##### ТЕКСТ ДЛЯ РАЗБОРА #####

Увы, как назло — весь день дождь и сырость… Утром раскрашивал рисунок у Сильвии. К сожалению, на итальянском Фабионе желающие не играют. К завтраку — Альберт, уехавший затем в город. С Юрием во дворце осмотрели развеску картин, произведенную в левом флигеле «зубовцами». Интересного мало: две большие картины Константиновского дворца Теребенева и «Мальчик с разбитым кувшином» Яковлева, четыре Патинира, два Гвидо Рени, два Адриан-сена, два неизвестных голландца или фламандца — «Форум» и «Северный город зимой». Лучшие картины из них, которым не полагается быть в картинной галерее, восстановленной Телепоровским в том составе, в каком она была при Марии Федоровне, развешены на половине Александры Иосифовны. С трогательной заботой расставлены Телепоровским и Конашевичем и фарфоровые коллекции в маленьких комнатах верхнего этажа, но как эти вещи охранять при посещающих с улицы, представляется мне задачей неразрешимой, особенно удаленные комнаты — с Севром и с английским фаянсом в обеих — на накрытых столах. С Конашевичем и Юрием пошли навестить Анну Петровну Остроумову-Лебедеву, живущую в общежитии Агрономического института, купившую большую дачу за обелиском.
В гостиной огромный и очень плохой Айвазовский. А.П., которую мы застали в обществе г-жи Черновой на балконе, угощала нас кофеем и яблочным пирогом и обычными страшенными рассказами.
Апатов, по общему мнению ученого мира, служит в Чека. Придя домой, сразу заметил, что произошла история. Акица красная, у Моти заплаканные глаза — за отказ обменять два пуда муки, полученных за ее юбку, на сапоги. Вера Ивановна Жарновская не пришла, она заболела, но сам С.Н. пожаловал, часа два рассказывал о своих доблестных поступках на почве спасения от всяких обнаглевших от расхищения районных организаций отделов.
Я все же забыл записать, что Стип всю прошлую неделю прихварывал. Его лихорадило, и зашалил предмет его главных попечений — желудок. Замечательна, однако, причина этой беды — он вздумал среди бела дня выкупаться в Неве у Биржи. И мало того, перед тем объелся яблоками.

##### ЗАПИСИ НАБОРА ДАННЫХ #####

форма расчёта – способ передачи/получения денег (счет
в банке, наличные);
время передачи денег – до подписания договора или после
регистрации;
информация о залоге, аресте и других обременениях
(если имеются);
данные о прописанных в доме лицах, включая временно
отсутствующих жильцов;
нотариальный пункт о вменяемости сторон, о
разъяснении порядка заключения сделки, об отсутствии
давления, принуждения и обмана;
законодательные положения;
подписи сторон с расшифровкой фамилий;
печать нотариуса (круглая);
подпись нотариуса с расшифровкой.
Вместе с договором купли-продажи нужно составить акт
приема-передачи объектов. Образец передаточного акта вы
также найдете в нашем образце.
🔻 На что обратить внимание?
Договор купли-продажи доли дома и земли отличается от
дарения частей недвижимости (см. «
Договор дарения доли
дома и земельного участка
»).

#####

§ СУТЬ ЗАДАНИЯ
Подхватите приведенную выше дневниковую запись о дождливом дне, осмотре картин во дворце и визите к Остроумовой-Лебедевой и продолжите ее после последнего предложения.

§ ОТВЕТ
Весь день серый, но без дождя. Утром я нарисовал мотив с Талией в Сильвии. Днем сделал три рисунка статуи муз там же. Неотступная мысль о Леонтии. О Мише как-то меньше, хотя моментами собирались воспоминания, как истолковывается эрмитажниками «отсылка в Тамбов». Мы совершенно одиноки. Утром поехал в город доставить вещи Юрия с вокзала. Днем — Мотя под предлогом приготовить молодым еду. Вчера еще уехал Альберт. Мы наслаждались Татаном. Он то возится с целлулоидной «дитей», то таскает бабушкины сапоги, то кормит кур и жадного петуха.
Я читаю «Семейную хронику» Ростопчиных, написанную, к сожалению, очень неумелой внучкой Федора Васильевича, изо всех сил старающейся очернить бабку, против которой она имеет лютую злобу за ее переход в католичество.
Утром солнце, и я воспользовался этим, чтобы докончить рисунок у пруда-вольера. Днем начал этот мотив красками. Очень трудная задача.
Около 4-х вышел с Акицей, Атей и Таганом. Акица против Моти за ее фамильярность, за ее сходство с «жидовкой» и т. д. Кое-что не без основания, но беда в той непоследовательности. с которой у нас обращаются с нашими «сотрудниками», которые ее совершенно сбивают с толку.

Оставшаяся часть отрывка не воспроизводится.